Workers Compensation Act 1987; whether the applicant suffered consequential conditions to his right little finger and right wrist because of an accepted injury to the index, ring and middle fingers; gaps and inconsistencies in the medical evidence; the value of contemporaneous evidence; Nguyen v Cosmopolitan Homes; Kooragang Cement Pty Ltd v Bates (Constructions) Pty Ltd; Makita (Australia) Pty Ltd v Sprowles; Held – award for the respondent for claims relating to consequential right little finger condition; found the applicant has a consequential condition of the right wrist as a result of accepted right index, ring and middle fingers; matter referred to a Medical Assessor for assessment of whole person impairment (WPI).

DETERMINATIONS MADE:

1.     The applicant suffered injury to the right ring, middle and index fingers on 31 October 2022 with resultant scarring.

2.     The applicant has a consequential condition to the right wrist resulting from injury on
31 October 2022.

3.     Award respondent with respect to the claim of a consequential condition to the right little finger.

4.     The matter is remitted to the President for referral to a Medical Assessor for assessment of whole person impairment (WPI) as follows;

Date of injury: 31 October 2022.

Method of assessment: WPI.

Body system/part: Right index finger; Right middle finger; Right ring finger; Right wrist; Scarring (Temski)

STATEMENT OF REASONS

BACKGROUND

  1. As a result of injury sustained with Crate N Packing Services Pty Ltd (the respondent),
    Mr Succar (the applicant) claims lump sum compensation for permanent impairment.  

  2. The respondent’s insurer accepts liability for injury to the right index and middle fingers with associated scarring but disputes any injury or consequential claim to the right little and ring fingers and right wrist.

  3. This resulted in an Application to Resolve a Dispute (ARD) being filed in the Personal Injury Commission (Commission).
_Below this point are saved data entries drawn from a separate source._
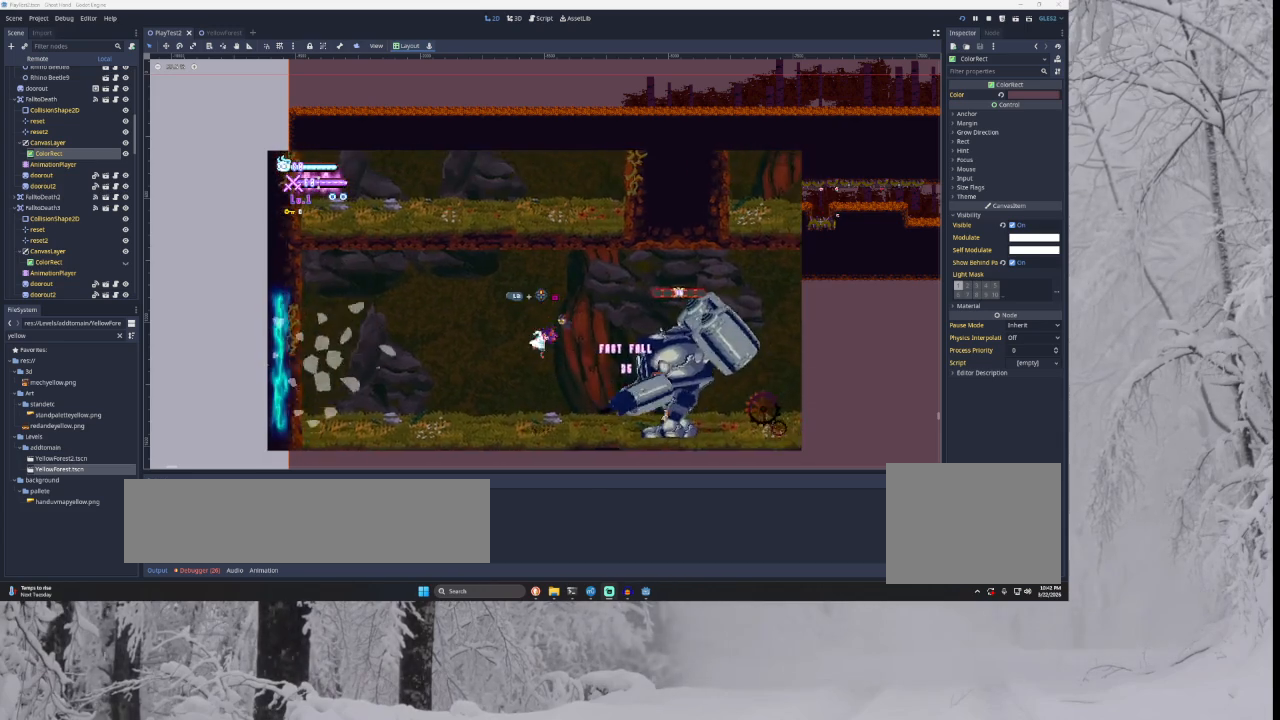
{"buttons": [], "left_stick": "left", "right_stick": "center", "events": [[33, "TRIANGLE", "up"], [33, "left_stick", "center"], [100, "left_stick", "right"], [133, "SQUARE", "down"], [267, "left_stick", "left"], [367, "SQUARE", "up"]]}
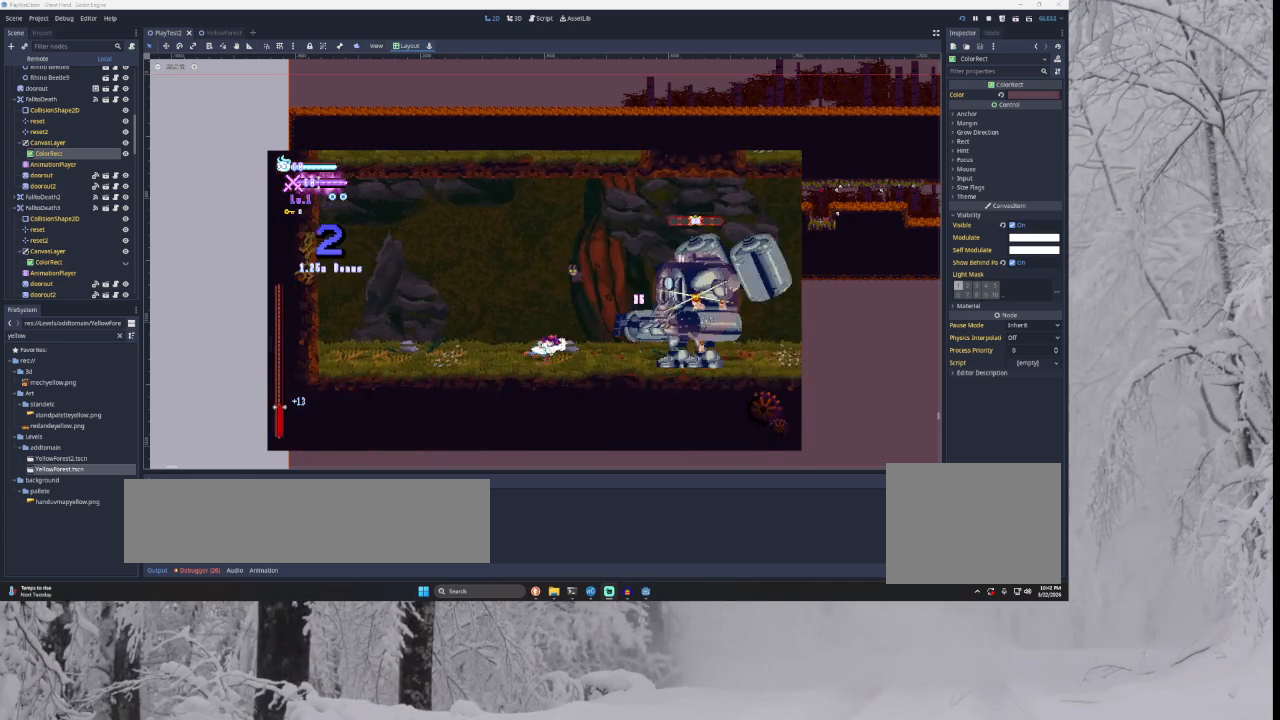
{"buttons": [], "left_stick": "left", "right_stick": "center", "events": []}
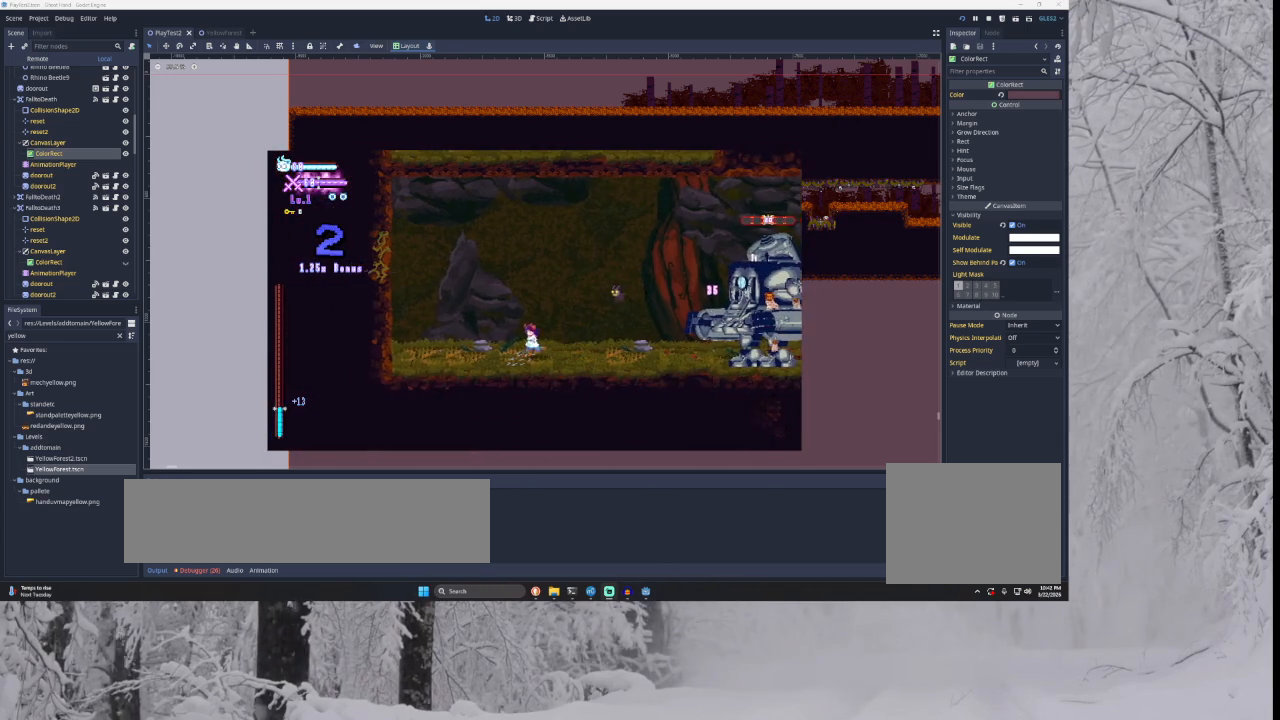
{"buttons": [], "left_stick": "left", "right_stick": "center", "events": [[233, "TRIANGLE", "down"], [433, "TRIANGLE", "up"]]}
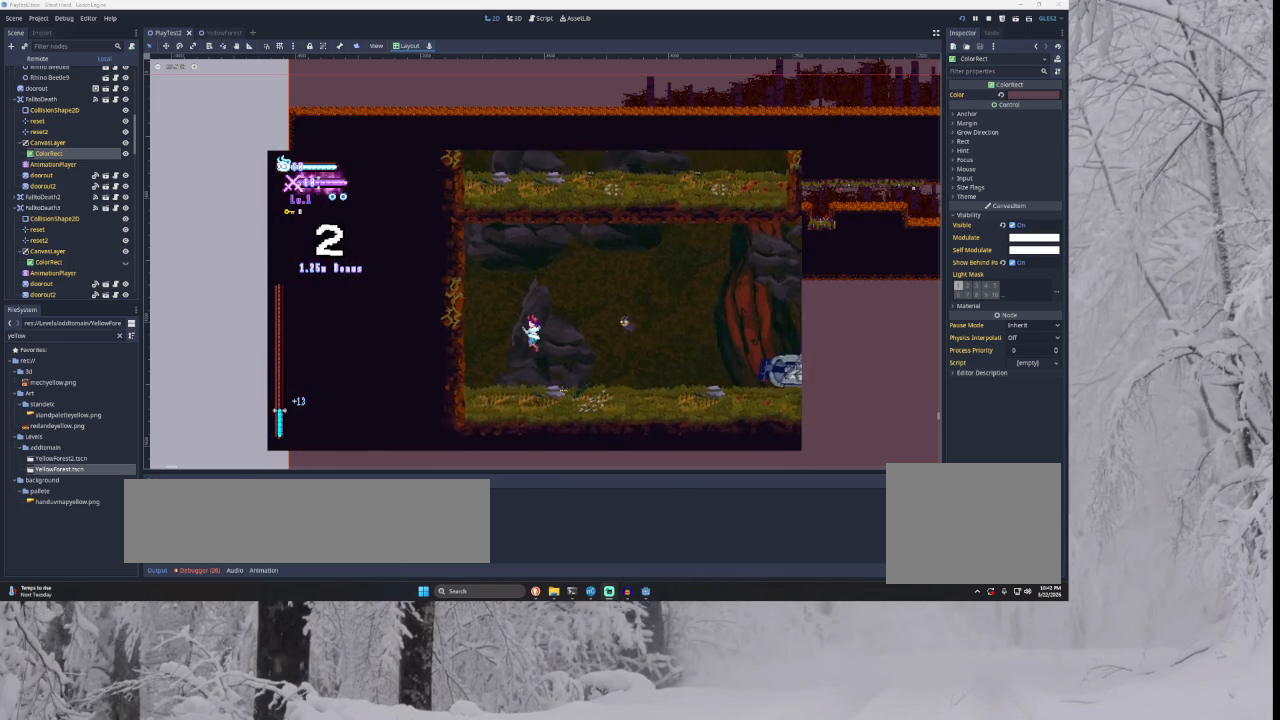
{"buttons": [], "left_stick": "center", "right_stick": "center", "events": [[100, "TRIANGLE", "down"], [400, "TRIANGLE", "up"], [500, "left_stick", "center"]]}
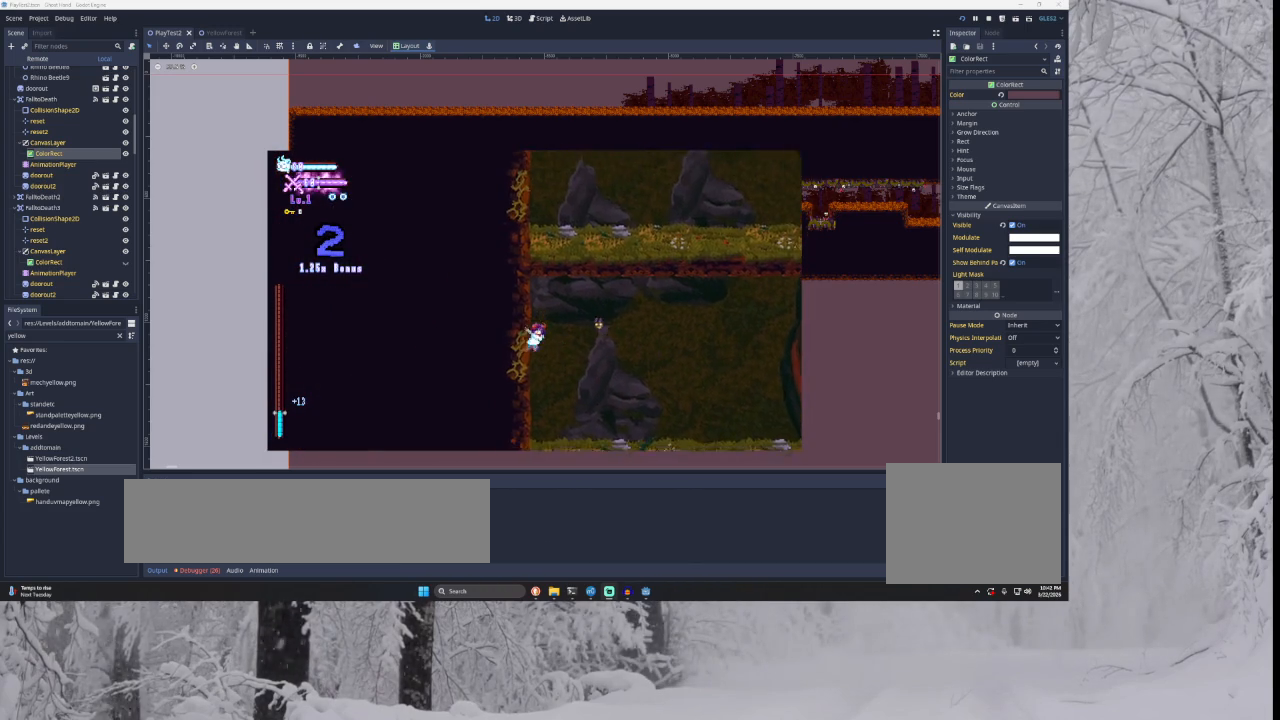
{"buttons": ["L2"], "left_stick": "right", "right_stick": "down", "events": [[100, "left_stick", "right"], [133, "TRIANGLE", "down"], [333, "TRIANGLE", "up"], [367, "L2", "down"], [467, "right_stick", "down"]]}
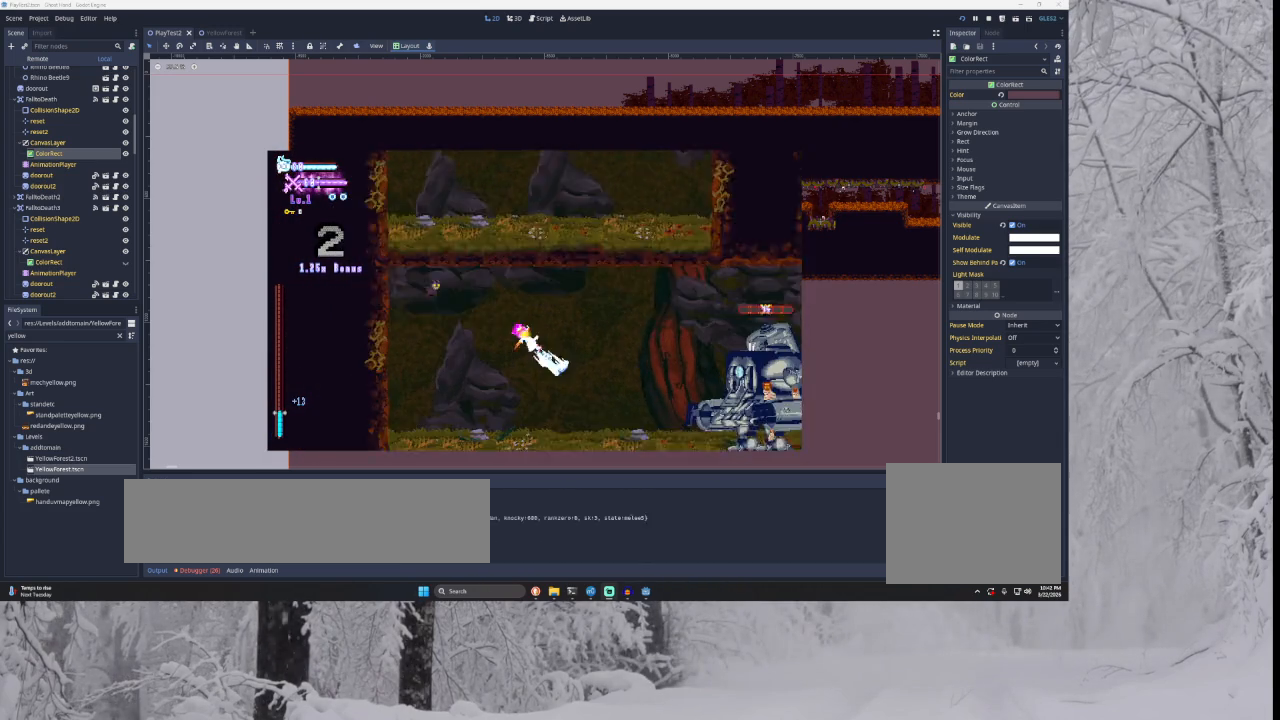
{"buttons": ["TRIANGLE"], "left_stick": "down-right", "right_stick": "center", "events": [[67, "right_stick", "center"], [267, "left_stick", "left"], [333, "TRIANGLE", "down"], [367, "L2", "up"], [400, "left_stick", "center"], [467, "left_stick", "down-right"]]}
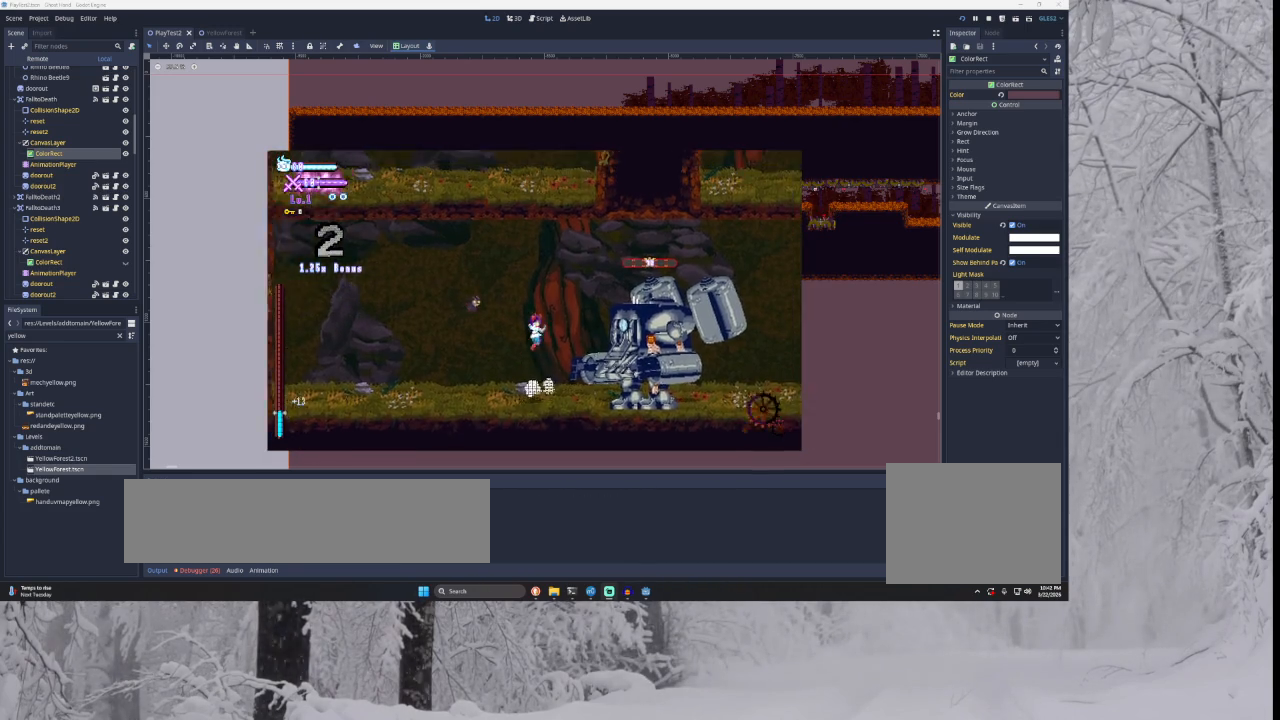
{"buttons": ["L2"], "left_stick": "right", "right_stick": "down", "events": [[33, "TRIANGLE", "up"], [33, "left_stick", "right"], [67, "TRIANGLE", "down"], [367, "L2", "down"], [433, "TRIANGLE", "up"], [500, "right_stick", "down"]]}
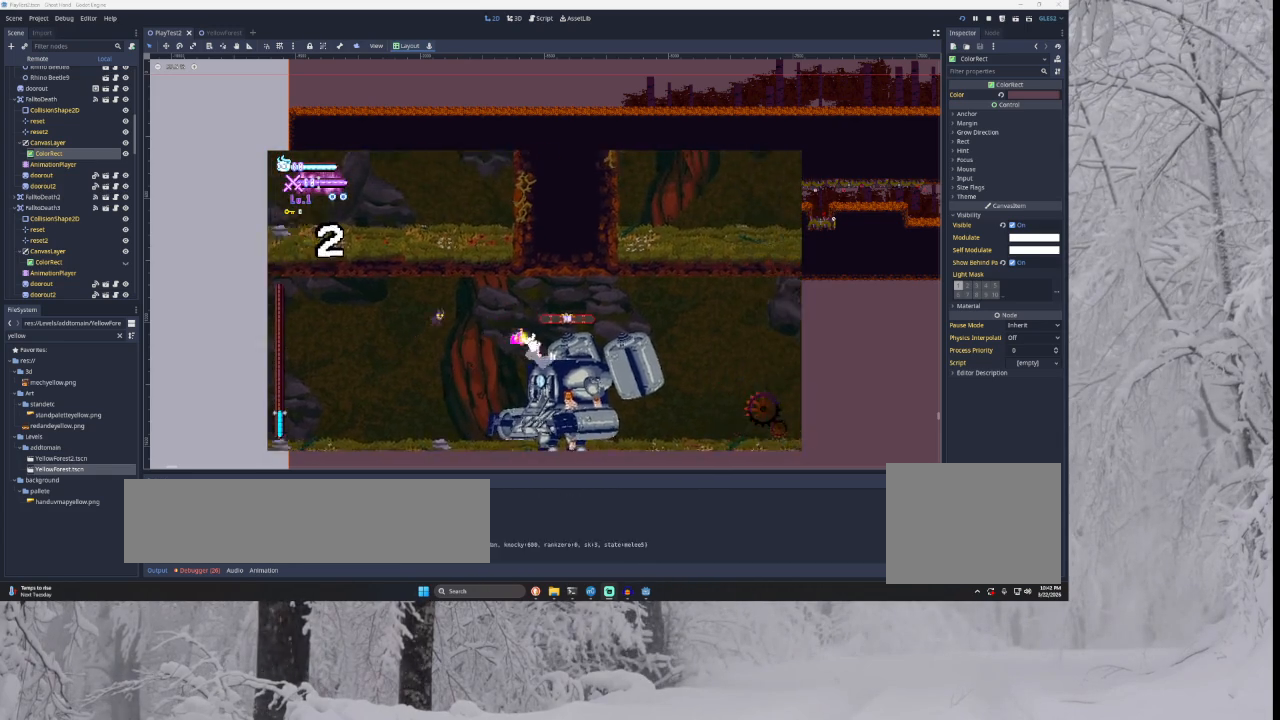
{"buttons": ["L2"], "left_stick": "right", "right_stick": "center", "events": [[100, "right_stick", "center"]]}
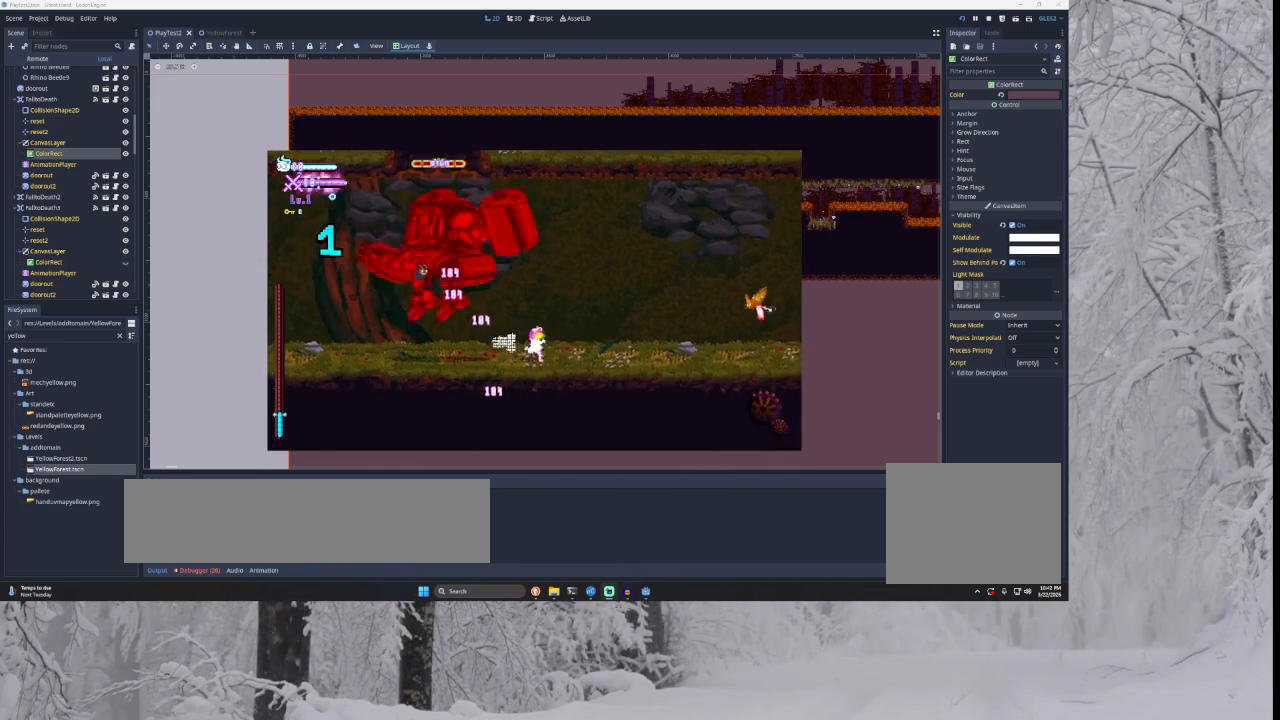
{"buttons": [], "left_stick": "right", "right_stick": "center", "events": [[100, "L2", "up"]]}
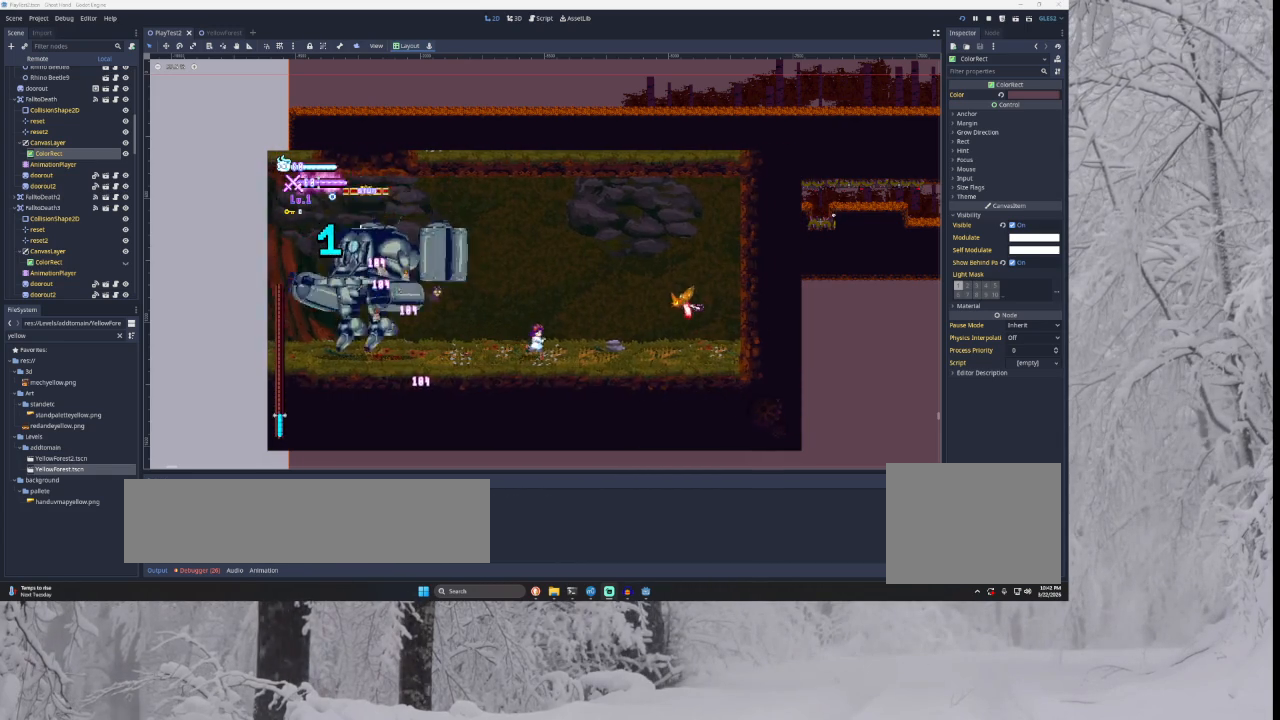
{"buttons": ["SQUARE", "TRIANGLE"], "left_stick": "right", "right_stick": "center", "events": [[367, "TRIANGLE", "down"], [433, "SQUARE", "down"]]}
The matter underwent the usual case management pathway ultimately proceeding to arbitration where Mr Perry of Counsel instructed by Ms Nehme represented the applicant. Mr Stiles of Counsel instructed by Mr Wares represented the respondent. Mr Ye was the insurer’s representative.

  4. The issue for determination is:

    (a)    did the applicant sustain an injury/consequential condition to the right ring and little fingers and right wrist.

  5. The evidence before the Commission was limited to the ARD and the Reply and their annexures.

  6. The parties agreed subject to findings, the matter was to be remitted to the President for referral to a medical assessor.

PRELIMINARY COMMENTS

  1. After notification of conciliation impasse and prior to arbitration, Mr Perry invited me to inspect the applicant’s right hand. Following consent of the respondent, I indicated that I would view the hand subject to the following caveats: I am not medically qualified, my observations would not influence any findings, carry weight or be applied in the overall discernment of the matter. On acceptance of those caveats, the applicant approached and placed his right hand on the table. I observed it could not be laid flat and he could not flex the wrist. The hand and the digits appeared swollen when compared to the uninjured left side.

Applicant’s position

  1. In his statement dated 21 October 2024[1] the applicant confirms he is right hand dominant and was employed as a labourer and general hand predominantly involved in the construction of wooden pallets.

    [1] Folio 2 ARD

  2. He describes the injury on 31 October 2022 when his colleague accidently discharged the nail gun firing two 100ml (sic) into his right hand, penetrating the index and middle fingers and superficially wounding the right finger stating:

    “I felt instant severe pain in all of my fingers most particularly the index and middle fingers. I screamed in pain and wrenched my right arm from where it was when Glenn discharged the nail gun. It was an involuntary and violent movement of my right arm and in particular my right wrist.”[2]

    [2] Paragraph 12 folio 2 ARD

  3. His statement records the impact on activities of daily living and psychological sequelae. He records the surgery by Dr Bradshaw at Fairfield Hospital, review by specialists, Dr Yee and Dr Yeoh, fortnightly hand therapy sessions and ongoing review by his general practitioners including Dr Maroun and Dr Mulkeen in additional to psychological intervention.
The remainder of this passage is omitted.